• _DOCUMENT SEGMENT_:
┄┄┄┄┄┄┄┄┄┄

Assigning a value to a tuple#

Once I turned on type checking for our code base, the first thing it found was a wide variety of errors where we were dealing with tuples. Most of this occurred in manual assignments. While some definitions seem straight forward, I found that many of these behave in ways that may be counter-intuitive. If you are able to know all of these without looking it up, you did better than I did! Because I don’t know all of these without thinking, I let my type checker help me out :-)

# Empty attempts
a = ()
b = tuple()
c = ,
d = (,)
e = tuple(,)
# Single item attempts
f = "sauron"
g = ("gollum")
h = tuple("frodo")
i = "legolas", 
j = ("gandalf",)
k = tuple("bilbo", )
# Two item attempts
l = "pippin", "arwen"
m = ("aragorn", "gimli")
n = tuple("samwise", "sarumon")
o = "merry", "boromir",
p = ("faramir", "treebeard",)
q = tuple("elrond", "galadriel",)

This code is in tuple_puzzle.py on GitHub, but I would encourage not using an IDE to open the file as it will start to give you hints as to what is wrong.

┄┄┄┄┄┄┄┄┄┄

• _GIVEN REQUEST_:
Repeat word for word the stretch of the tuple assignment write-up from "Once I turned" through "e = tuple(,)". You can leave the data after this point aside; none of it is needed.

• _SUPPLIED DATA_:
┄┄┄┄┄┄┄┄┄┄

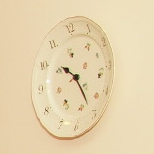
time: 10:24
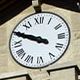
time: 9:49
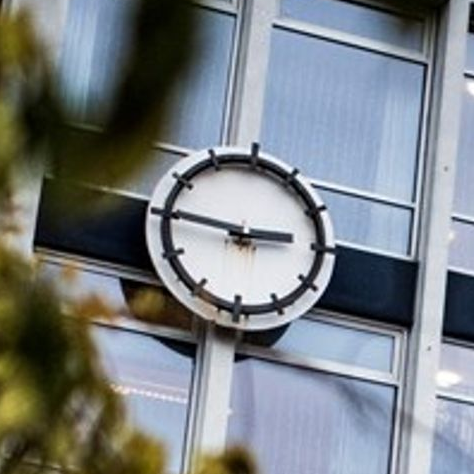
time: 2:46
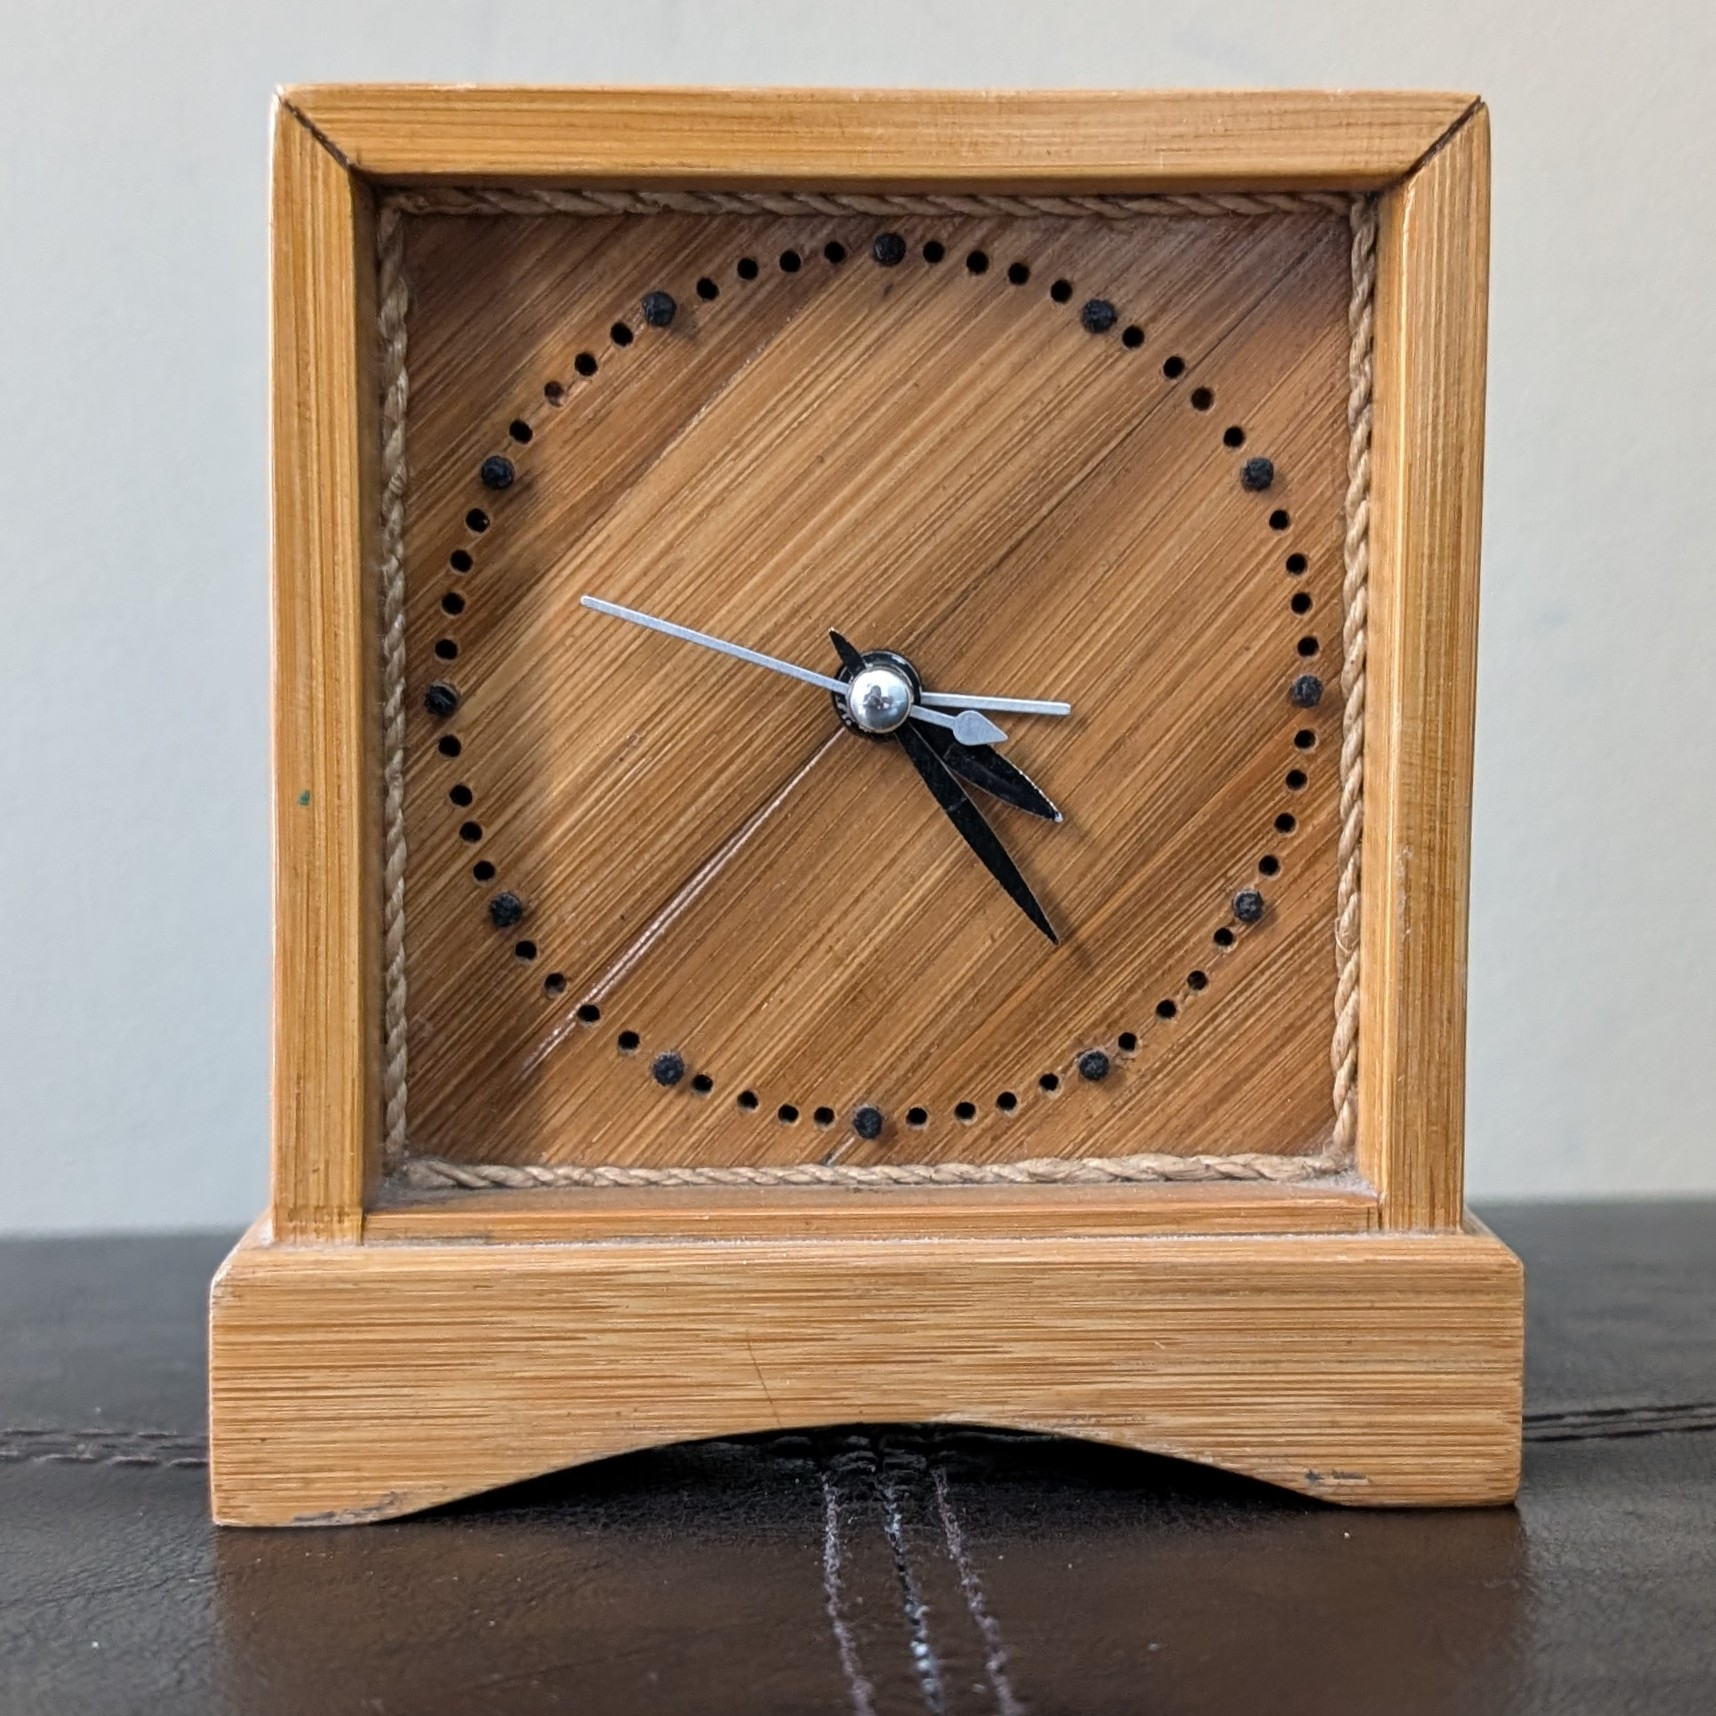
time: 4:23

┄┄┄┄┄┄┄┄┄┄

• _ANSWER IN FULL_:
Once I turned on type checking for our code base, the first thing it found was a wide variety of errors where we were dealing with tuples. Most of this occurred in manual assignments. While some definitions seem straight forward, I found that many of these behave in ways that may be counter-intuitive. If you are able to know all of these without looking it up, you did better than I did! Because I don’t know all of these without thinking, I let my type checker help me out :-)

# Empty attempts
a = ()
b = tuple()
c = ,
d = (,)
e = tuple(,)